NEW YORK (CNNMoney.com) -- The Federal Reserve said the nation's economy is still recovering, but not fast enough for it to drop its controversial efforts to spur greater growth.
At the final meeting of 2010 ended Tuesday, the central bank left its key interest rate near zero, where it has been for the last two years. In its statement, the Fed said it is moving ahead with plans to pump $600 billion into the economy through the purchase of long-term Treasuries.
The Fed said it anticipates a gradual return to a more normal economy, but that "progress toward its objectives has been disappointingly slow."
At its Nov. 3 meeting, the Fed announced plans to start a second round of Treasury purchases, a policy commonly known as quantitative easing or QE2, sparking criticism from overseas finance officials, leading Republican politicians and even some officials with the central bank itself.
Critics worry the purchases, designed to drive down interest rates in an effort to spur spending, could lead to a weaker dollar, asset bubbles and a return of high inflation.
But Tuesday's statement said that while prices appear to be stable, "measures of underlying inflation have continued to trend downward."

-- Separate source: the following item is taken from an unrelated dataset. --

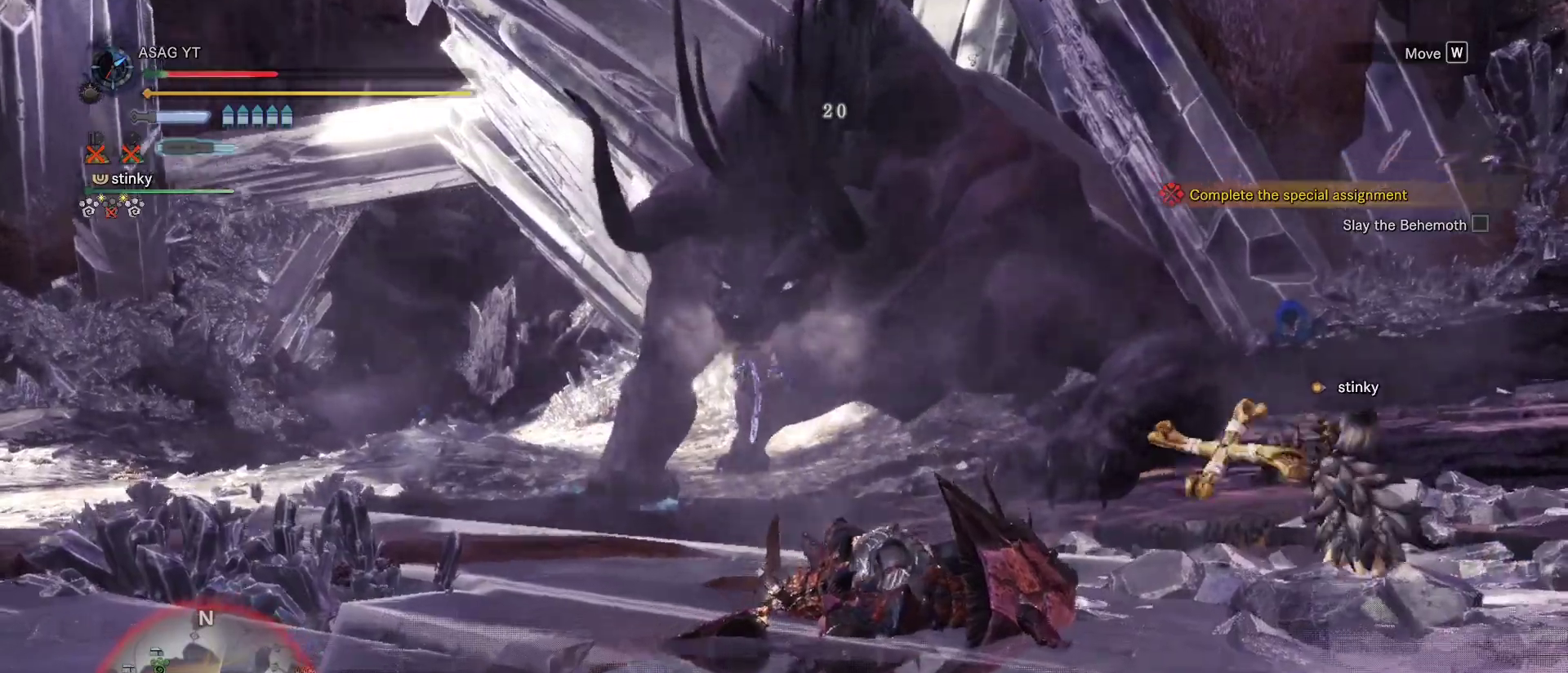
{"keys": ["a"], "mouse": [], "events": [[67, "a", "down"], [217, "w", "up"]]}
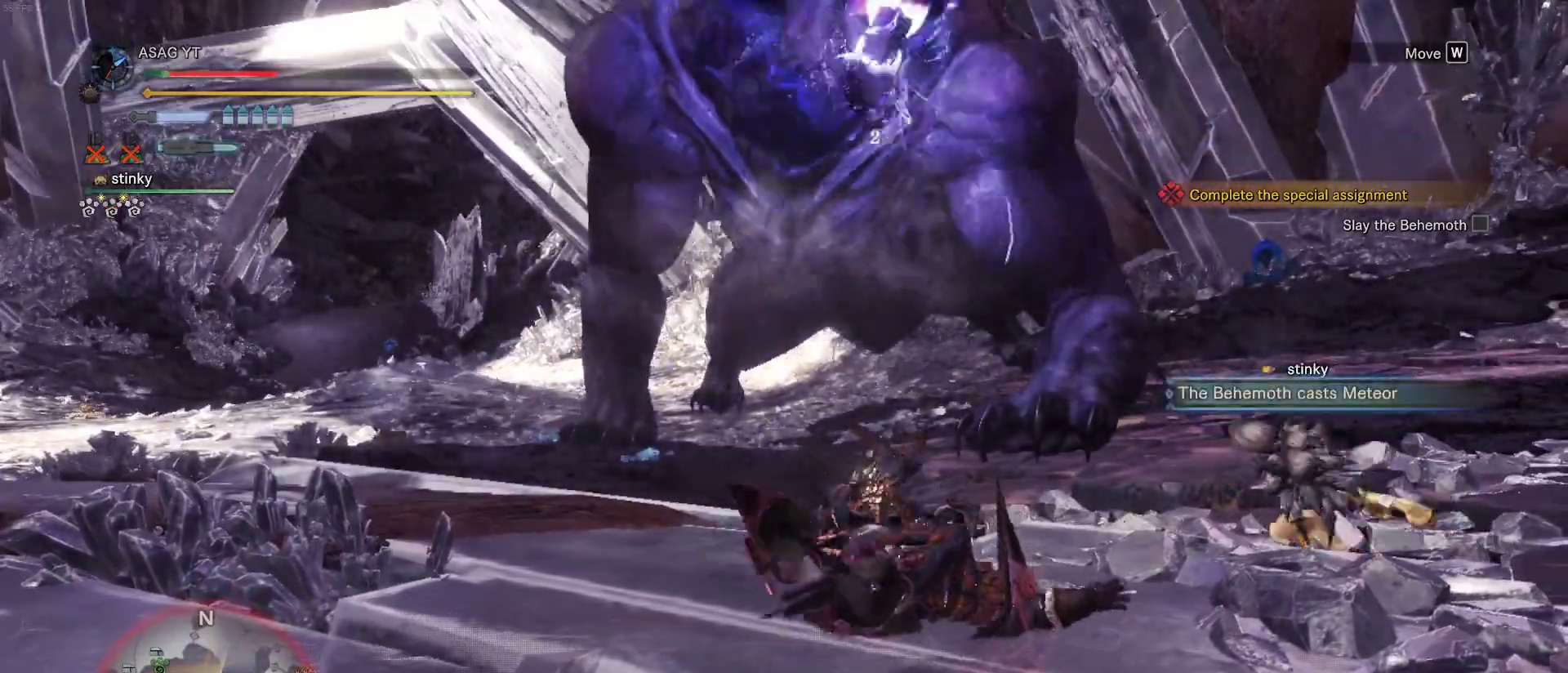
{"keys": ["a"], "mouse": [], "events": []}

Keith Hembre, chief economist of First American Funds, said he was somewhat surprised that the Fed didn't acknowledge signs in recent economic readings that the U.S. economy is starting to pick up speed.
"You look at economists, they've been tripping over each other to raise forecasts in the past few weeks," he said. "When you have an improvement in fundamentals and you don't acknowledge it, you tend to weaken the credibility you have."
But Hembre said that the two measures the Fed focuses on beyond all others -- jobs and inflation, still show weakness, with a disappointing November jobs reading and a key inflation reading at a record low.
But the criticism that the Fed has received is the likely reason it was reluctant to acknowledge signs of improvement in the economy, said Paul Ballew, chief economist with Nationwide Insurance.
"Clearly, they want to justify the rationale for QE2," said Ballew. "Sometimes you've got create air cover for your actions."
The Fed was forced to turn to QE2 to try to spur growth because it couldn't cut its key short-term interest rate, the fed funds rate, any lower. That rate is used as a benchmark for a wide variety of consumer and business loans. The Fed reiterated Tuesday that it expects that rate to remain "exceptionally low" for an "extended period."